<<<<

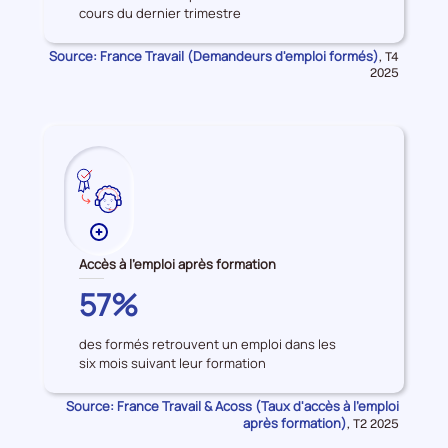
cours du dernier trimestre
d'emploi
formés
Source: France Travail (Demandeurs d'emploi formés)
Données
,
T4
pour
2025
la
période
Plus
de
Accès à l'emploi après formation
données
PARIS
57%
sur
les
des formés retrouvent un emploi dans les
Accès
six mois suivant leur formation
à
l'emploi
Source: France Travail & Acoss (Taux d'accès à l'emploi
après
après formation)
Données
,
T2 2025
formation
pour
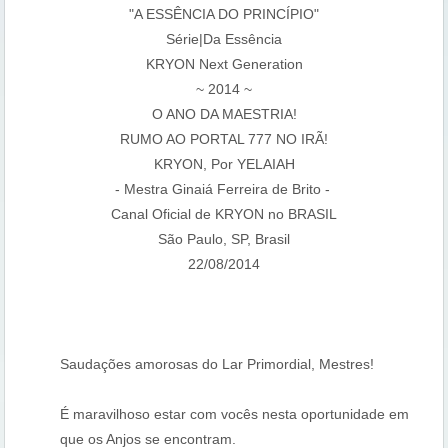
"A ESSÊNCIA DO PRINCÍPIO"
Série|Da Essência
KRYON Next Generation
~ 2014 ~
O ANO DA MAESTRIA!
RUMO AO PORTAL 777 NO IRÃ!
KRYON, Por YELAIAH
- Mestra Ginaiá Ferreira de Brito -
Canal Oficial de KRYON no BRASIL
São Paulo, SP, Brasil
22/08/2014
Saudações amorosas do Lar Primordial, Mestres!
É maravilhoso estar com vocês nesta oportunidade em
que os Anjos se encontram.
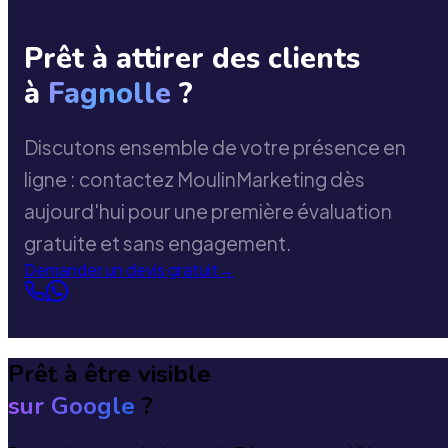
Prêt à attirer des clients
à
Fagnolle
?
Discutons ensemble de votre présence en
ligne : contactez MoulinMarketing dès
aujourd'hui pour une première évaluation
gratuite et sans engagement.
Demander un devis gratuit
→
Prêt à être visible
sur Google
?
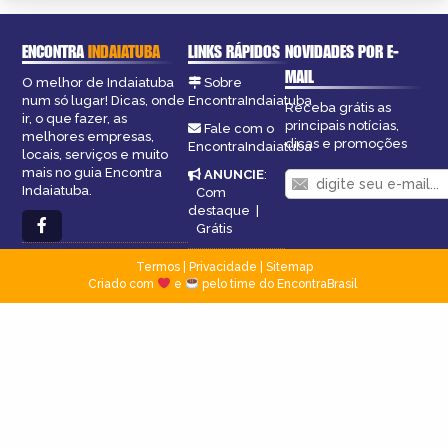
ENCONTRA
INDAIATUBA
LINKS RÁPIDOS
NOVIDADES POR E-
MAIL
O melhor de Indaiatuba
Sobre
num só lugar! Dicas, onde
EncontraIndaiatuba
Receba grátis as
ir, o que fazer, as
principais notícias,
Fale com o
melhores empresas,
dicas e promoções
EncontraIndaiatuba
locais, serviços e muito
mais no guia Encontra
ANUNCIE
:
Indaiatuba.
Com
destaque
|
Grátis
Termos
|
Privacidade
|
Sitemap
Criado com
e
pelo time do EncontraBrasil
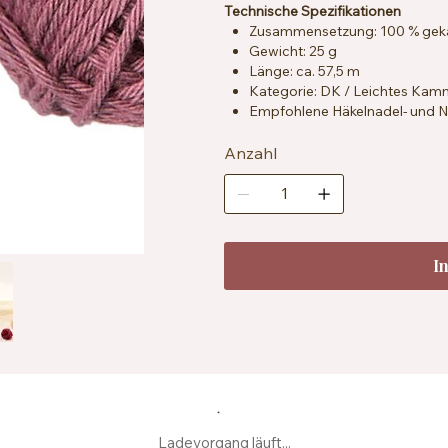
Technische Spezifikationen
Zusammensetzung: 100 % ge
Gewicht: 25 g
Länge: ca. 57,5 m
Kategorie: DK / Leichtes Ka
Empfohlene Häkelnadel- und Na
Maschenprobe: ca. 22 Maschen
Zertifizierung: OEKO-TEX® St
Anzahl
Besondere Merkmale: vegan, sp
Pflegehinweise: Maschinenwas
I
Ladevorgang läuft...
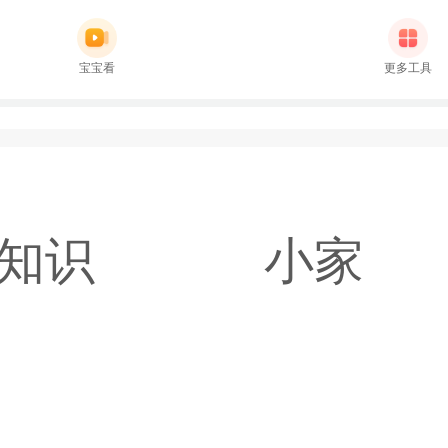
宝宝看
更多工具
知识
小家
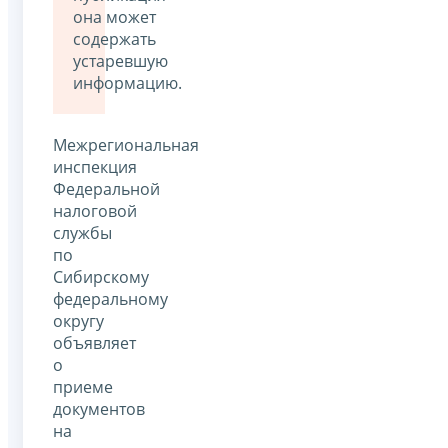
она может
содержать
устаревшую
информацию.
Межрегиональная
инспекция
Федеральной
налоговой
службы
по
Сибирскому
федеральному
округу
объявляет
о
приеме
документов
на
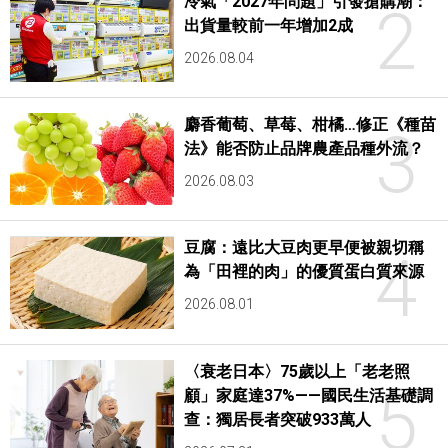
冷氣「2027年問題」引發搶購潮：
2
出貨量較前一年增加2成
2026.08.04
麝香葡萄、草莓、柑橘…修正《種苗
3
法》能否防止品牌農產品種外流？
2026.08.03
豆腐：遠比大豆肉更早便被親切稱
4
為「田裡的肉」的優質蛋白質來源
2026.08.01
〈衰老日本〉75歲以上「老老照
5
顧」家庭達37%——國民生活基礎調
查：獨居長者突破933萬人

>>>>
<<<<

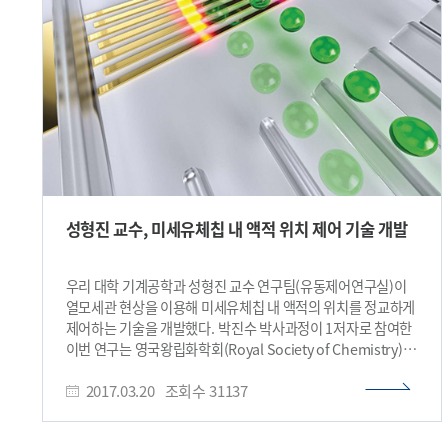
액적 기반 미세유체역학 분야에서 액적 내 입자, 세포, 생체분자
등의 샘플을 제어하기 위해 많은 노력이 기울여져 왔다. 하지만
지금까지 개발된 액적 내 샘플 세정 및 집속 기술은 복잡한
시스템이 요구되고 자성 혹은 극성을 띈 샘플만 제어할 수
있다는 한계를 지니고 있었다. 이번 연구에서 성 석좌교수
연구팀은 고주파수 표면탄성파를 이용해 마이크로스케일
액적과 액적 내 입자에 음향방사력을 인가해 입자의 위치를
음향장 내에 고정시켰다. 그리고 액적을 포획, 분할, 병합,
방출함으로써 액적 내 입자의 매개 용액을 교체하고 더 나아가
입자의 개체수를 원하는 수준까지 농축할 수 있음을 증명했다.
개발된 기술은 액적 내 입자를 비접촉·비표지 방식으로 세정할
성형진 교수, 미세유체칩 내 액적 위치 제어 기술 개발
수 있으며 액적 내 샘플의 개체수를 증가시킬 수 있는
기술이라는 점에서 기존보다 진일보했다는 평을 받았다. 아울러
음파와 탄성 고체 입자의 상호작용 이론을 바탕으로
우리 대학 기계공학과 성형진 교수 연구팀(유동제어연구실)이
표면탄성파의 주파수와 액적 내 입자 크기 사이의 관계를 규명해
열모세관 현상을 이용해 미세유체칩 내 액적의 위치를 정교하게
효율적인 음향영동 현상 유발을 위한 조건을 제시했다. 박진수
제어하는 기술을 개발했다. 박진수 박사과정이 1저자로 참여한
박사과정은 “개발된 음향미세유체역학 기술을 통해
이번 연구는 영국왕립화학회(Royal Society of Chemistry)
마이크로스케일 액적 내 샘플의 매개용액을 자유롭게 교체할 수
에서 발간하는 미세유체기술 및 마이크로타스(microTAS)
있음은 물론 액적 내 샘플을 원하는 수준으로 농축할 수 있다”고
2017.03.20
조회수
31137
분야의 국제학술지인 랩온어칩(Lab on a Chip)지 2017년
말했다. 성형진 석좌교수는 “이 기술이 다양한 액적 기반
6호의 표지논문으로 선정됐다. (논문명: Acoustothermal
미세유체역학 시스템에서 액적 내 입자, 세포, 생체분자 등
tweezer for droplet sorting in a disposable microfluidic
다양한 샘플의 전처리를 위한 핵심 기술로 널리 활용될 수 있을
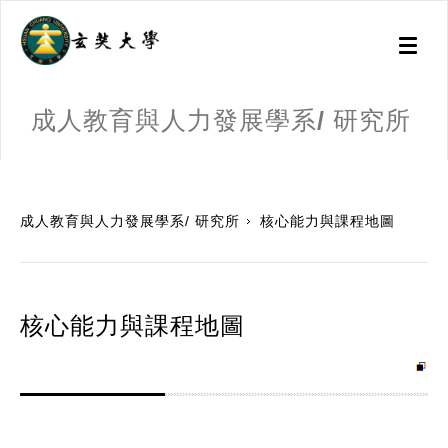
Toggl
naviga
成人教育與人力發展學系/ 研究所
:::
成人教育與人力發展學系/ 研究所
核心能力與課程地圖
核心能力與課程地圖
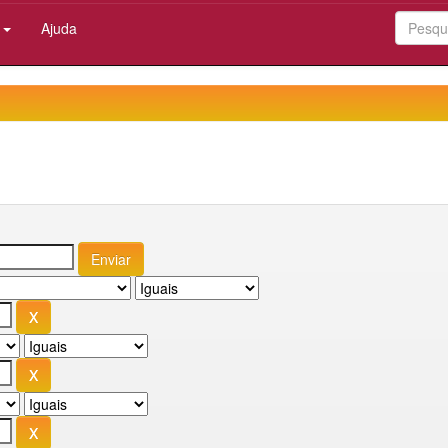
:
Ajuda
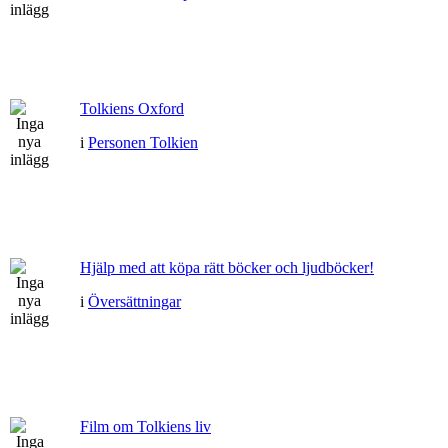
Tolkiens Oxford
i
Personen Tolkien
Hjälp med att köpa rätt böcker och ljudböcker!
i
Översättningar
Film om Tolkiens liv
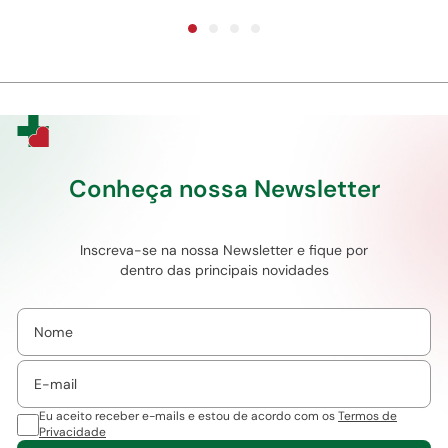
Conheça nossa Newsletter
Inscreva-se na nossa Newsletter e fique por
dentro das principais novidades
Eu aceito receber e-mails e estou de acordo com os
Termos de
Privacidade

>>>>

• Task objective
Pick from the records each line that contains the word "Travail" and show it.

• Exercise output
Source: France Travail (Demandeurs d'emploi formés)
Source: France Travail & Acoss (Taux d'accès à l'emploi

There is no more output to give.